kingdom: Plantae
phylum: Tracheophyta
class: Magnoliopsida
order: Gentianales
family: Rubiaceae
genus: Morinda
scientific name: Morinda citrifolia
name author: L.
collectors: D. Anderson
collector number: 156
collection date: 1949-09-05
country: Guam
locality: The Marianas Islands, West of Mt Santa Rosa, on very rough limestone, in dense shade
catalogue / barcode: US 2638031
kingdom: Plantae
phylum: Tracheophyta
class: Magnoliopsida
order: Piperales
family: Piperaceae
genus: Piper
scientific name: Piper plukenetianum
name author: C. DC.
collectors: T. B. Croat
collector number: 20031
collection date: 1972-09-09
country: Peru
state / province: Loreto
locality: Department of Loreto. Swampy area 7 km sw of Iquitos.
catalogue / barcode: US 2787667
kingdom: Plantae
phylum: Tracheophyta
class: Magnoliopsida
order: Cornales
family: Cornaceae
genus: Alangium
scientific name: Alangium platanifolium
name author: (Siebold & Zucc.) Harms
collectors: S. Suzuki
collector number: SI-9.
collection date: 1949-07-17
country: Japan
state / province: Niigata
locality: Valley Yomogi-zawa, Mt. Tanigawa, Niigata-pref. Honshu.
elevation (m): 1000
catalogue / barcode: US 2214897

--- Treść zadania ---
Przedstaw jako tabelę Markdown wiersze od tego, który zawiera „country: Japan”, łącznie z nim, aż do końca danych. Użyj kolumn „Nr” z kolejnym numerem i „Wiersz”, a puste wiersze pomiń.

--- Wykonane zadanie ---
| Nr | Wiersz |
|---|---|
| 1 | country: Japan |
| 2 | state / province: Niigata |
| 3 | locality: Valley Yomogi-zawa, Mt. Tanigawa, Niigata-pref. Honshu. |
| 4 | elevation (m): 1000 |
| 5 | catalogue / barcode: US 2214897 |